Key Compliance Points

For more on structured outputs with Claude, see the structured outputs in strict mode guide.

Deployment Checklist

Before putting a medical AI pipeline into production, validate every item:

• → Anonymization — No PHI leaves the authorized perimeter
• → Disclaimers — Present on every output, visible and non-bypassable
• → Uncertainty protocol — The model actively flags what it doesn't know
• → Terminology validation — ICD-10/CPT codes verified against reference databases
• → Clinician review — Human validation workflow in place
• → Test suite — At least 200 cases covering common conditions and edge cases
• → Monitoring — Drift detection, error rate, clinician time tracking
• → Rollback plan — Procedure to revert to manual workflow if needed
• → Documentation — Versioned prompt, changelog, baseline metrics
• → Training — Clinicians know how to interpret and correct AI outputs

For a structured approach to the prompt engineering process (versioning, testing, iteration), see our prompt engineering process guide.

FAQ

Why is medical prompt engineering different from other domains?

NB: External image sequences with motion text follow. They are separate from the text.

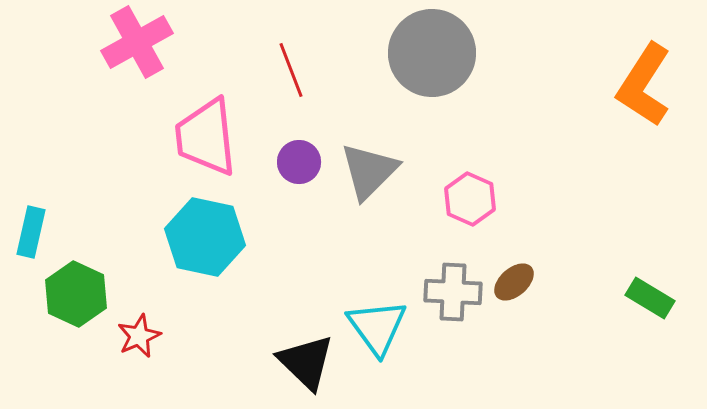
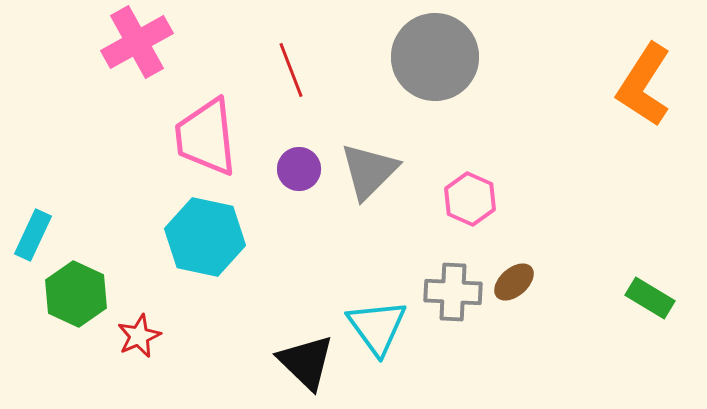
gray circle: moved 3 px right, 4 px down
purple circle: moved 7 px down
cyan rectangle: moved 2 px right, 3 px down; rotated 12 degrees clockwise
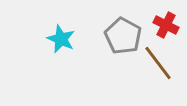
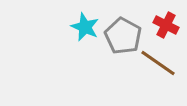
cyan star: moved 24 px right, 12 px up
brown line: rotated 18 degrees counterclockwise
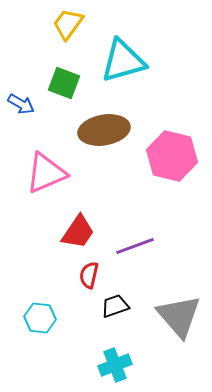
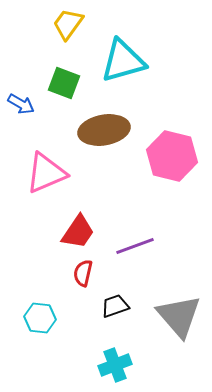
red semicircle: moved 6 px left, 2 px up
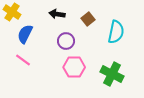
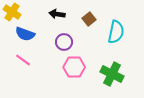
brown square: moved 1 px right
blue semicircle: rotated 96 degrees counterclockwise
purple circle: moved 2 px left, 1 px down
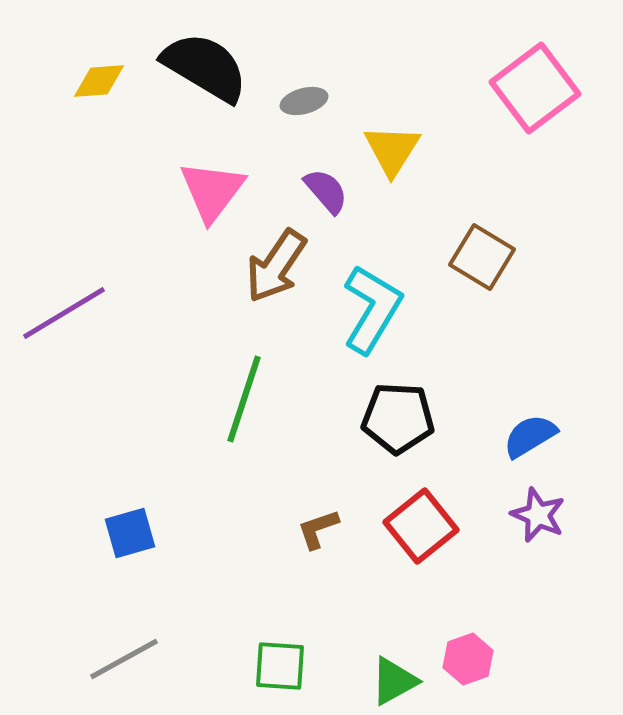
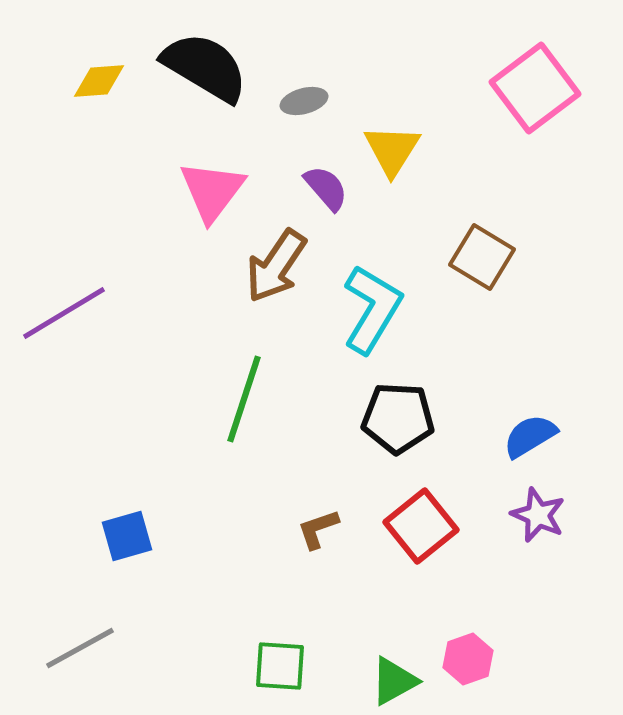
purple semicircle: moved 3 px up
blue square: moved 3 px left, 3 px down
gray line: moved 44 px left, 11 px up
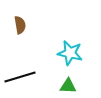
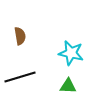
brown semicircle: moved 11 px down
cyan star: moved 1 px right
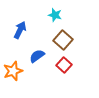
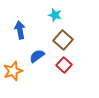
blue arrow: rotated 36 degrees counterclockwise
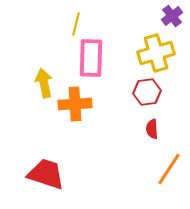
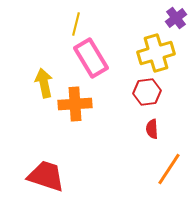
purple cross: moved 4 px right, 2 px down
pink rectangle: rotated 33 degrees counterclockwise
red trapezoid: moved 2 px down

Healthcare imposes constraints around legal liability, standardized terminology (ICD-10, SNOMED CT), patient safety, and regulatory compliance. A hallucination in a marketing summary is annoying; in a clinical summary, it can lead to a medical error.

How do you structure a prompt for reliable SOAP notes?

Use clear XML sections (<role>, <format_soap>, <uncertainty_protocol>), provide few-shot examples from clinician-validated notes, enforce a strict format with required sections, and add uncertainty markers ([UNCERTAIN], [NOT DOCUMENTED]) for any ambiguous information.

Can Claude replace a doctor for diagnosis?

No. Claude is a tool for documentation assistance, structuring, and clinical data analysis. It is not a medical diagnostic device. All output must be reviewed and validated by a healthcare professional before clinical use.

How do you evaluate the quality of a medical AI pipeline?

Combine three types of metrics: automated (section completeness, code validity, format compliance), clinician (factual accuracy, relevance, omissions), and safety (hallucination rate, uncertainty flagging, disclaimer presence). Purely automated evaluation is insufficient — clinician review is essential.